Yeni bir yıla dostlarımızla girmekten bu sene de vazgeçmiyoruz...Artık bir klasik haline gelen bizim evdeki yılbaşı daveti için bu sene "İstanbul" gibi bir sofra hazırlamak niyetindeyim. Sofranın, tıpkı yaşadığım ve aşık olduğum şehir İstanbul gibi, hem doğu hem de batının başarılı bir şekilde sentezlendiği, eskiye sahip çıkan, yeniliklere açık, dinamik, tepeler üstünde, bereketli, yeşil, karmaşık ama estetik, şaşırtıcı, ışıltılı ve de tıpkı İstanbul gibi "lezzetli" ve "kimsenin terk etmek istemeyeceği" bir sofra olmasını istiyorum...
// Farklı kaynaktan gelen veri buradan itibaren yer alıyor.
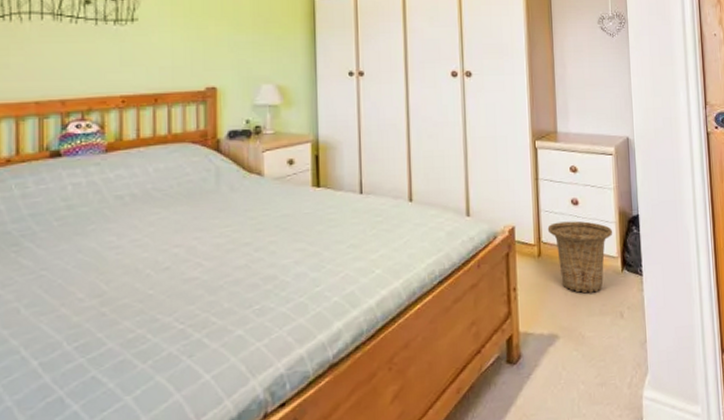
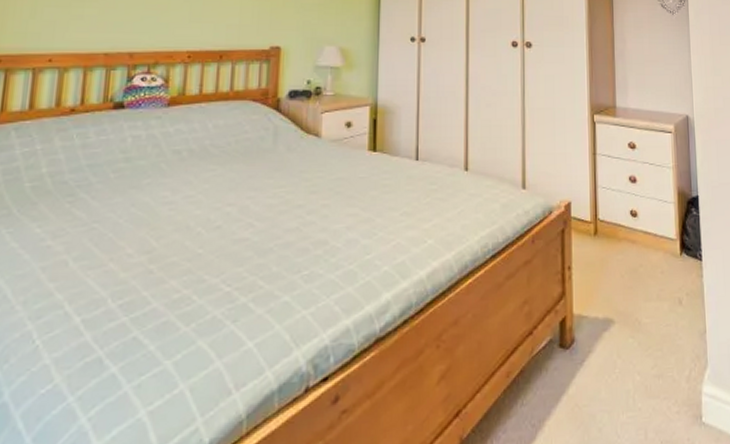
basket: present [547,221,612,294] -> none [604,199,671,277]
Fotoğraflar: Samir SADIKOĞLU
Yılbaşı hafta arasına denk geldiği için ve de çalışan bir hanım olduğum için hafta sonundan hazırlıklara keyifle başladım. Öncelikle sofrada İstanbul'un ışıltısını yansıtacak ve yılbaşı ruhuna da uygun birçok mum olmalı diye düşünüyorum...Aşağıda gördüğünüz üçlü mum düzenlemesini üçgen formlu tahta tabaklarımı mum tabağı haline getirerek elde ettim. Kraft kağıdı ve doğal rafya ile sardığım farklı renk ve büyüklüklerde mumların etrafına tuzlu kabuklu fındıklar (Zamanı geçtiği için bu fındıkları yiyemedik, ancak bir yerlerde değerlendiririm diye atmamıştım; işte fırsat!), simle kaplanmış minik cevizler ve de kabakgiller familyasından karpuz görünümlü bir sarmaşığın minik meyvelerini yerleştirdim.